***** AVAILABLE DATA *****
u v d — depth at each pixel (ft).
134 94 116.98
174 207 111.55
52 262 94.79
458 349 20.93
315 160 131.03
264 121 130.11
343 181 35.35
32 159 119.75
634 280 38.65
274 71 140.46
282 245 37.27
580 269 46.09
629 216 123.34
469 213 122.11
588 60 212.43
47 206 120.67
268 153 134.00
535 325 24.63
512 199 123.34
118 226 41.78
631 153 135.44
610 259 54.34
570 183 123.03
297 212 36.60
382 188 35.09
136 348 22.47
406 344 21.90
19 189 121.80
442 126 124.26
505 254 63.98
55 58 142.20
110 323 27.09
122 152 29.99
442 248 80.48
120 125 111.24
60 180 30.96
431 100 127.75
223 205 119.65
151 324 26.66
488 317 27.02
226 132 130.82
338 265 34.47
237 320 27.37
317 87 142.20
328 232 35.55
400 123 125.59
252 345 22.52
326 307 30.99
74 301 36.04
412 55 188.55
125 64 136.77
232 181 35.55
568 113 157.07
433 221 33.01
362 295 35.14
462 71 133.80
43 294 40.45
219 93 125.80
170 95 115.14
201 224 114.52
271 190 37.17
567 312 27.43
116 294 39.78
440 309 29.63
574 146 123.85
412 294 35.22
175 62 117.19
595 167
*****
> **TASK STATEMENT**
Every line of the listing above is to be written out again exactly.

> **REPLY TO THE TASK**
u v d — depth at each pixel (ft).
134 94 116.98
174 207 111.55
52 262 94.79
458 349 20.93
315 160 131.03
264 121 130.11
343 181 35.35
32 159 119.75
634 280 38.65
274 71 140.46
282 245 37.27
580 269 46.09
629 216 123.34
469 213 122.11
588 60 212.43
47 206 120.67
268 153 134.00
535 325 24.63
512 199 123.34
118 226 41.78
631 153 135.44
610 259 54.34
570 183 123.03
297 212 36.60
382 188 35.09
136 348 22.47
406 344 21.90
19 189 121.80
442 126 124.26
505 254 63.98
55 58 142.20
110 323 27.09
122 152 29.99
442 248 80.48
120 125 111.24
60 180 30.96
431 100 127.75
223 205 119.65
151 324 26.66
488 317 27.02
226 132 130.82
338 265 34.47
237 320 27.37
317 87 142.20
328 232 35.55
400 123 125.59
252 345 22.52
326 307 30.99
74 301 36.04
412 55 188.55
125 64 136.77
232 181 35.55
568 113 157.07
433 221 33.01
362 295 35.14
462 71 133.80
43 294 40.45
219 93 125.80
170 95 115.14
201 224 114.52
271 190 37.17
567 312 27.43
116 294 39.78
440 309 29.63
574 146 123.85
412 294 35.22
175 62 117.19
595 167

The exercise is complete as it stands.